Страница 37 из 37
* * *
И вот она сидит передо мной, та самая, которая любила, но не вышла замуж, которая любила и похоронила, а потом искала и не нашла, а потом нашла, но не то. Ее глаза — это пьяная вишня, и мы пьем так давно, что все истории уже рассказаны по пять раз, а шутки пошучены по десять. Она может и хочет лечь в постель с любым, кто покажется ей красивым, или смешным, или похожим на Мишу, и ей не сидится на месте. Я смотрю на нее и думаю о своих друзьях, подругах и добрых знакомых, о пьянстве и распутстве, беспробудных и эпизодических, но настойчивых, как дежурные нищие в электричке. Пьянство и распутство, порознь и в одном флаконе, от одиночества, от невозможности, от усталости, от бесконечности этого поиска, от холода, от тактильного голода, от неузнавания во всех его видах. Я захожу в сеть и вижу там то же самое: одиночество, врожденное и приобретенное, безысходное и все еще ожидающее чего-то; я вижу фотографии красивых женщин, молодых и уже не очень, красивых как день, как ночь, как огонь, как кошки; они зовут, они плачут, они смеются над собой и над своим одиночеством, они жмут на рефреш, они пьют, чокаясь с монитором, и ложатся в стылые постели, и кутаются в малярийные простыни. Они не хотят принцев, ни боссов, ни атлетов, ни секс-машины, ни дойных спонсоров, ни аленделонов, они хотят только живого теплого человека, руку под голову, смеяться утром, ждать до вечера, как там у Беккета — все, чего я хотела, — пятьдесят лет любви дважды вдень, неужели это так много?! И у них ничего этого нет, и у мужчин, как ни странно, тоже нет того, чего уж они там хотят, и те и другие постоянно ищут друг друга, но это же так трудно, так долго, почти вечно, почти невозможно, и нет сил, и одиночество промораживает до состояния мясного брикета, и уже ни петь, ни свистеть, и меня разрывает, лично меня, нет, не от одиночества, — от созерцания всего этого, а ведь я даже не в силах определиться с ответом на один простой вопрос: справедливо это или нет? Я никому, я себе его задаю, не надо подсказывать.

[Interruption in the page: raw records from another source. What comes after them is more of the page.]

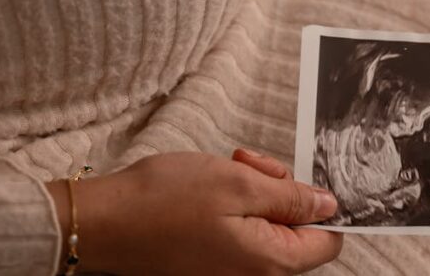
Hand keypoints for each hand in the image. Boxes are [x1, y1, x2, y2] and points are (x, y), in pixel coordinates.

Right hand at [45, 150, 342, 275]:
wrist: (100, 222)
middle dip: (280, 189)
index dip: (321, 206)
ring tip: (228, 168)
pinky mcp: (210, 263)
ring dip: (255, 190)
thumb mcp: (239, 184)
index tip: (298, 179)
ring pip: (268, 224)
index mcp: (269, 263)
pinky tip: (213, 183)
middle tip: (251, 165)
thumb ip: (291, 197)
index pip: (327, 241)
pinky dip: (235, 204)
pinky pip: (242, 232)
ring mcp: (229, 272)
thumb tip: (329, 206)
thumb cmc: (164, 201)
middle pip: (296, 229)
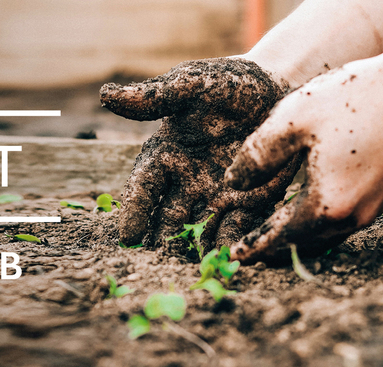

С девятнадцатого по двадцать девятое, кроме шуток, организм совершенно обезумел от алкоголя, у меня уже лампочка во лбу мигать начинает и, как это не ново, беспокоит сердце. Я радостно прислушиваюсь в предвкушении сердечного приступа, но знаю, что это не он, а пошлейшая тахикардия, не лежать мне сегодня красивым, опухшим и мертвым лицом на столе в луже липкого пива и семечек. Прислушиваться к сердцу — все равно что прислушиваться к двери и знать заранее, что вот эти шаги — не его. Зато сегодня я наконец-то не думаю о своей странной, страшной и, наверное, счастливой жизни, кому-то интересной, ненапрасной пожалуй; я думаю только о том, что люди — другие, не я, — делают от одиночества с собой и друг с другом. Я маловерна и туповата, мне не подвести теоретической базы под этот Армагеддон, и, знаете, мне не кажется, будто я преувеличиваю. И я не смогу никак это поправить, я в собственном доме-то с трудом, а ведь полуживой и чуть теплый человек у меня уже есть, и мне нужно для него так много всего сделать, нужно успеть, мне нельзя мечтать об остановке сердца, о том, как люди скажут — ну вот наконец-то ее доконали зримые несовершенства этого мира, а другие люди скажут, что я умерла за красоту, а третьи скажут, что пить надо меньше, а четвертые, что меньше она не могла, не могла без анестезии. Да-да, смейтесь, я так мечтаю, отчего не помечтать, когда не скажет никто ничего; только, если кому-то будет жалко, он заплачет — оттого, что его одиночество стало еще больше, еще горше и нести его стало еще тяжелей.
Я люблю вас!
…Нет, не так, так несерьезно, так анонимно, так непонятно. Я просто… знаете, я же плакса, я пишу и плачу, почти всегда, но сегодня я не себя жалею, сегодня мне просто ужасно, нестерпимо хочется, чтобы люди не были так одиноки, чтобы им не было так холодно, так пусто, так жутко, даже на минутку… мне… я люблю вас?.. наверное, я вас люблю.